C’est dans cette perspective que l’organisation en réseau prend tout son intérêt. En rejoignant le Réseau d’experts GCL, un professionnel bénéficie de l’indépendance propre à l’entrepreneuriat tout en s’inscrivant dans une dynamique collective. Cet environnement permet d’échanger avec d’autres experts, d’accéder à des outils performants et de s’appuyer sur une veille continue concernant les évolutions réglementaires et économiques.Cette logique apporte également un avantage réel sur le plan du développement d’activité. Là où un consultant totalement isolé doit investir une part importante de son temps dans la prospection, l’appui d’une enseigne identifiée peut contribuer à renforcer sa visibilité et sa crédibilité sur son marché local. Le métier trouve alors un équilibre particulièrement recherché entre compétence technique, liberté d’action et relation humaine de proximité.
Une demande en forte progression
Le contexte économique récent a profondément modifié la perception des besoins des dirigeants. Les crises successives, les incertitudes de marché et les variations de trésorerie ont mis en évidence une réalité : la seule lecture comptable ou fiscale ne suffit plus à piloter une entreprise au quotidien.
Les TPE et PME ont désormais besoin d’un accompagnement proactif, capable de transformer les données financières en décisions concrètes. C’est ce qui explique la montée en puissance de l’expertise en gestion d’entreprise. Les professionnels aptes à traduire les chiffres en actions, à alerter au bon moment et à structurer les choix du dirigeant occupent aujourd’hui une place de plus en plus stratégique.

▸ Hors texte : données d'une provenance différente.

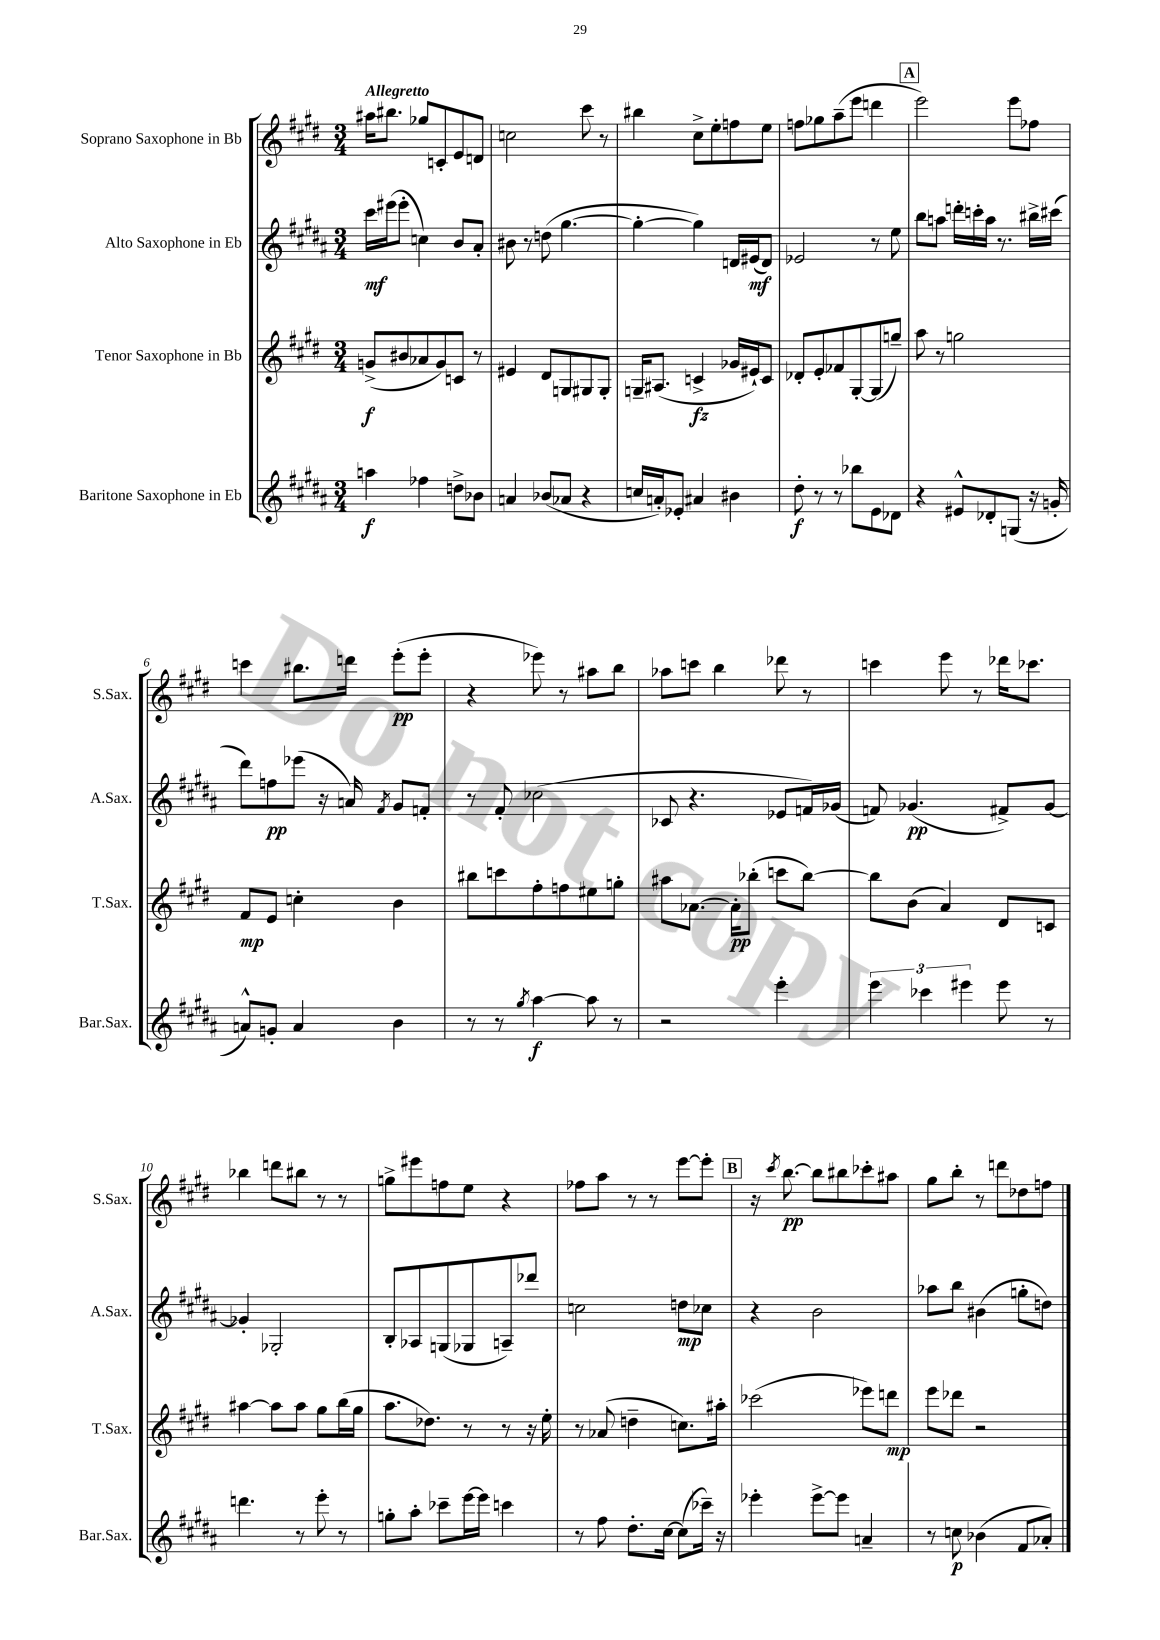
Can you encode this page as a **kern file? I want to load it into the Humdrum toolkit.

Cette activité présente en outre une vraie résilience. En phase de croissance, l’expert accompagne les investissements, l’organisation et les changements d’échelle. En période plus tendue, il contribue à protéger les marges, à sécuriser la trésorerie et à préserver la continuité de l’activité. Dans les deux cas, son utilité reste forte.
Un métier durable, utile et profondément humain
Choisir l’accompagnement des TPE et PME, c’est s’engager dans une profession qui allie expertise, proximité et impact réel. Pour des professionnels en quête de sens, cette voie répond à une double aspiration : mettre leurs compétences au service de problématiques concrètes, tout en exerçant un métier ancré dans la relation et la transmission.
L’expertise en gestion d’entreprise s’impose ainsi comme une réponse à la fois économique et humaine aux besoins actuels des dirigeants. Plus qu’un simple métier du conseil, elle incarne une fonction d’appui essentielle au développement et à la pérennité des petites entreprises.